Your PostgreSQL table has 200 000 rows. The on-prem embedding pipeline has already produced vectors for all of them. Now load them into RushDB in batches:

import RushDB from '@rushdb/javascript-sdk'

const db = new RushDB(process.env.RUSHDB_API_KEY!)

// Hypothetical: your existing pipeline's embed function
import { embedBatch } from './embedding-pipeline'
import { fetchJobsPage } from './postgres'

const BATCH_SIZE = 100

async function backfill() {
let offset = 0

while (true) {
const rows = await fetchJobsPage({ limit: BATCH_SIZE, offset })
if (rows.length === 0) break

// Embed the descriptions using your on-prem model
const vectors = await embedBatch(rows.map((r) => r.description))

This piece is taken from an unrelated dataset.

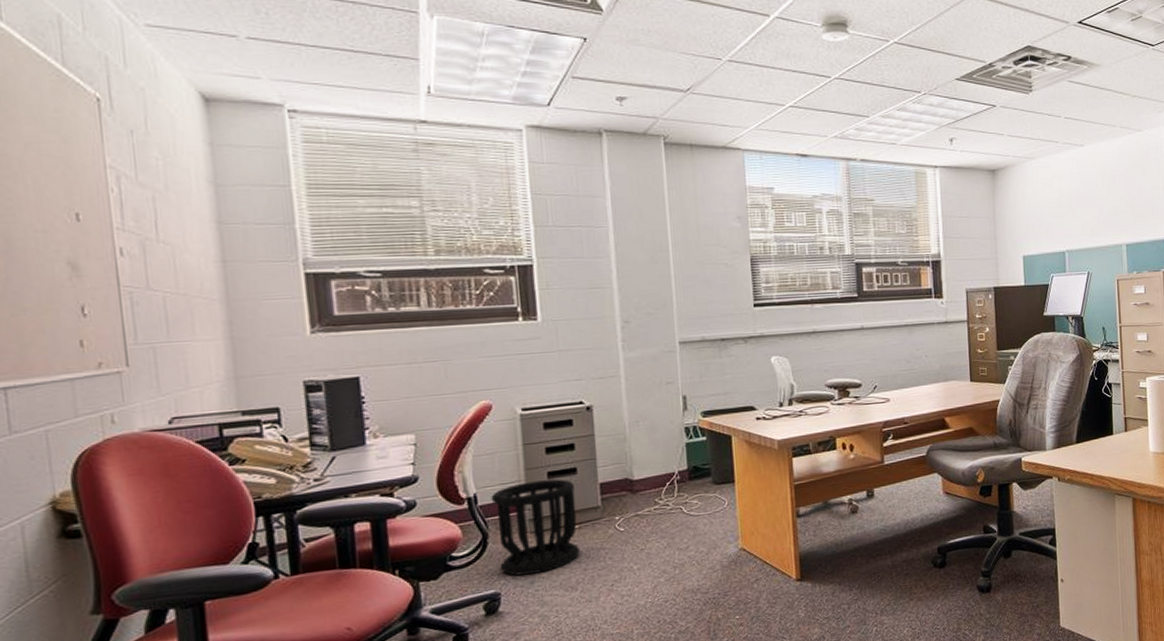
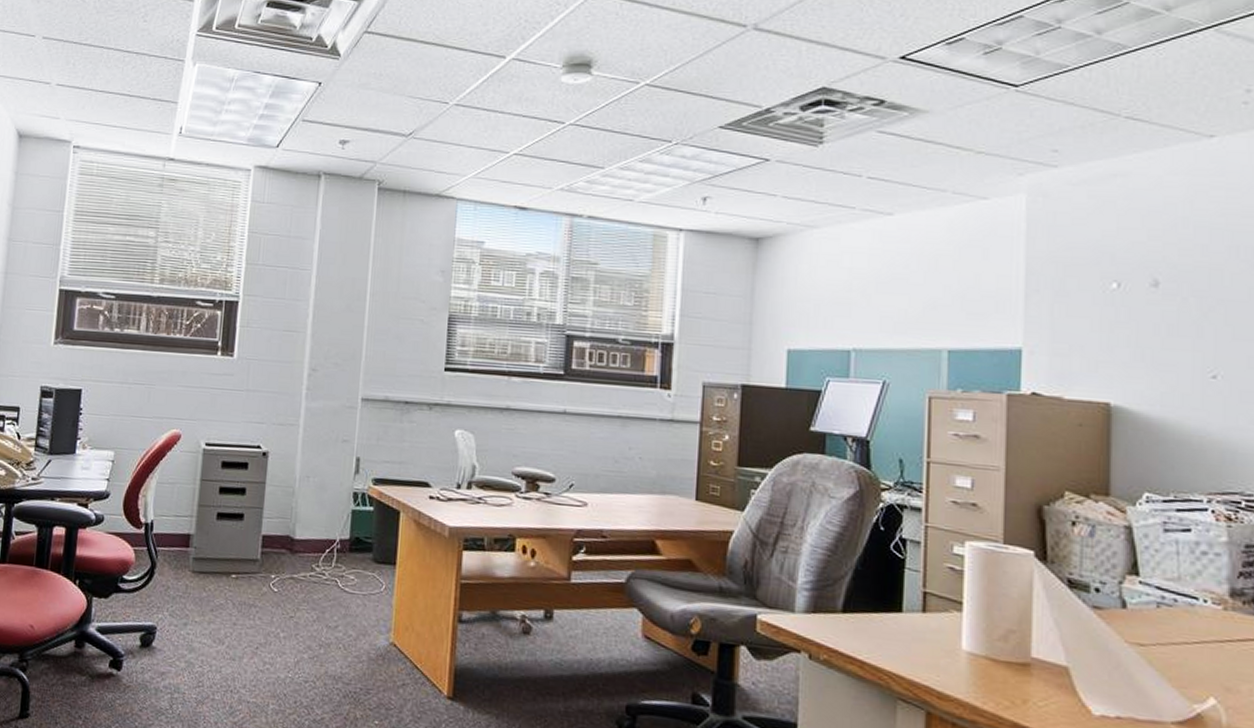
wastebasket: present [490,479,581,576] -> none [160,518,239,617]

// Write records with inline vectors — one round-trip per batch
await db.records.createMany(
rows.map((row, i) => ({
__label: 'Job',
id: row.id, // preserve your existing IDs
title: row.title,
description: row.description,
company: row.company,
location: row.location,
salaryMin: row.salary_min,
salaryMax: row.salary_max,
__vectors: [
{
propertyName: 'description',
vector: vectors[i]
}
]
}))
)

offset += BATCH_SIZE
console.log(`Imported ${offset} jobs`)
}
}

backfill()

__vectors is the inline write path — the record and its vector are stored in one call. No separate upsert step needed.


Step 3: Keep the pipeline current

For new jobs added after migration, the same pattern applies. In your ingestion handler:

async function ingestJob(job: JobRow) {
// Embed on-prem before sending to RushDB
const [vector] = await embedBatch([job.description])

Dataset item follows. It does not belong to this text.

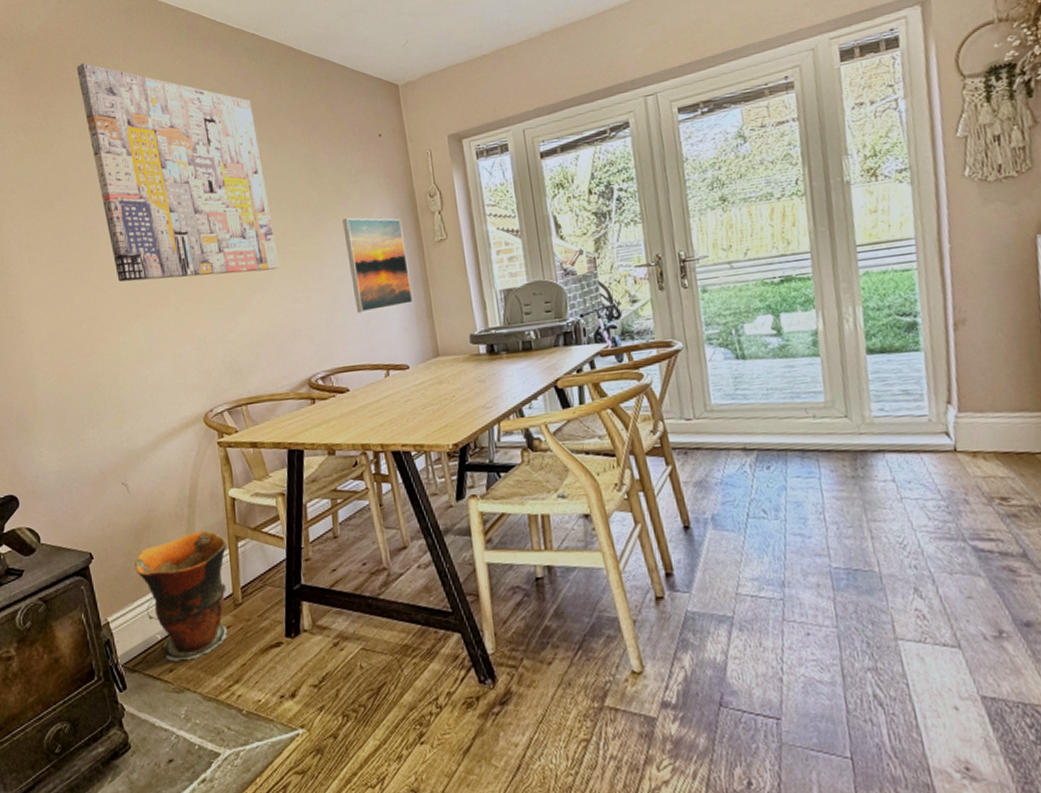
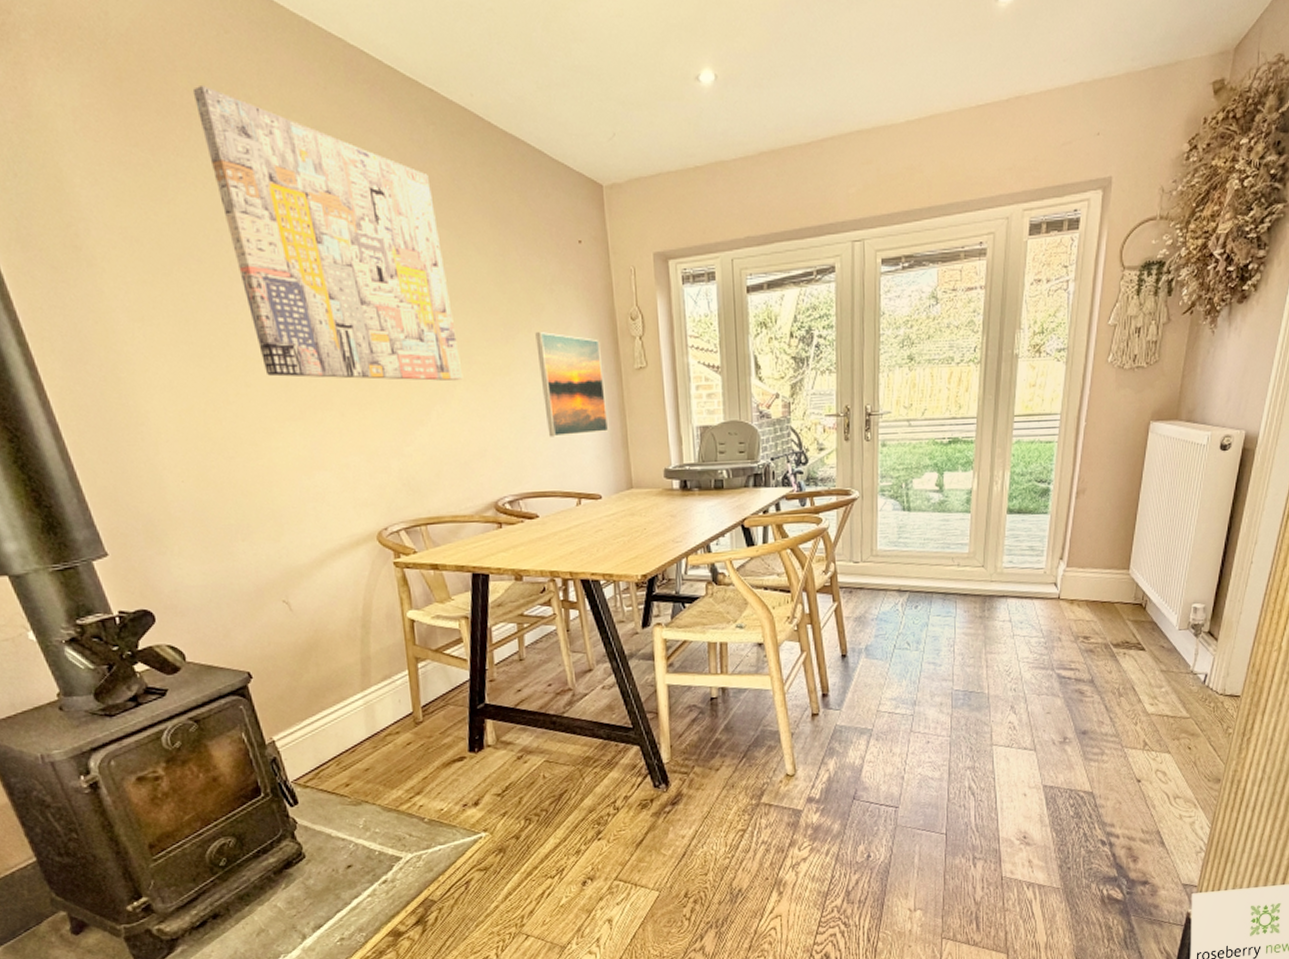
bucket: present [135,530,227,662] -> none [302,651,408,777]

await db.records.create('Job', {
id: job.id,
title: job.title,
description: job.description,
company: job.company,
location: job.location,
salaryMin: job.salary_min,
salaryMax: job.salary_max,
__vectors: [{ propertyName: 'description', vector }]
})
}

The vector travels with the record. The raw description stays on-prem.


At query time, embed the user's search query on-prem and pass the resulting vector to RushDB:

async function searchJobs(userQuery: string, location?: string) {
// Embed the query with the same model — consistency is critical
const [queryVector] = await embedBatch([userQuery])

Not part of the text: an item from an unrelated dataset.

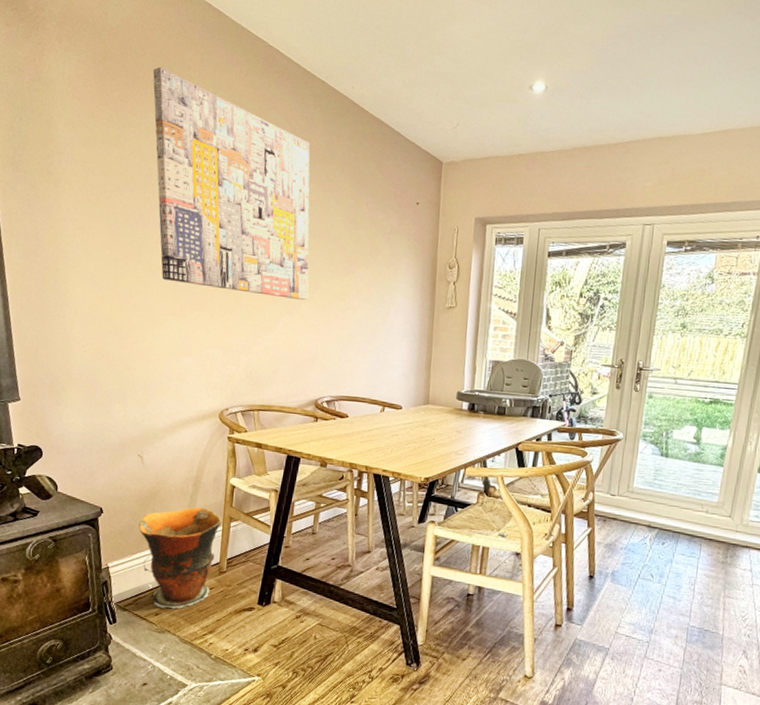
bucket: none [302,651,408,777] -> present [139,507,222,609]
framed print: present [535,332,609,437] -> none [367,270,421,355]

const results = await db.ai.search({
label: 'Job',
propertyName: 'description',
queryVector, // pre-computed vector, not a text string
where: location ? { location: { $contains: location } } : undefined,
limit: 20
})

return results.data
}

// Usage
const jobs = await searchJobs('senior backend engineer distributed systems', 'Berlin')

where clauses, pagination, and orderBy work exactly the same as with managed search. The only difference is queryVector instead of query.


What you get

After migration:

  • Semantic search that outperforms generic models on job-specific vocabulary
  • Raw text never left your network — only vectors did
  • Graph relationships (Company → Department → Job) queryable from the same API
  • Unified filter + vector search — e.g. "jobs semantically similar to X, in Berlin, salary > 80k"

When you don't need BYOV

If you find yourself asking "should I use BYOV?" — you probably don't need it yet. Ask these questions:

QuestionIf yes →
Is a general-purpose model (OpenAI, Cohere, etc.) good enough for my use case?Use managed
Can I send raw text to a third-party embedding API?Use managed
Do I want the simplest possible setup?Use managed
Do I have a fine-tuned or multimodal model I can't replace?Use BYOV
Do compliance rules prevent raw text from leaving my infrastructure?Use BYOV
Am I already producing vectors in a separate pipeline?Use BYOV

Managed embeddings are the right default for most projects. BYOV is the escape hatch for when you've hit a wall that managed can't cross.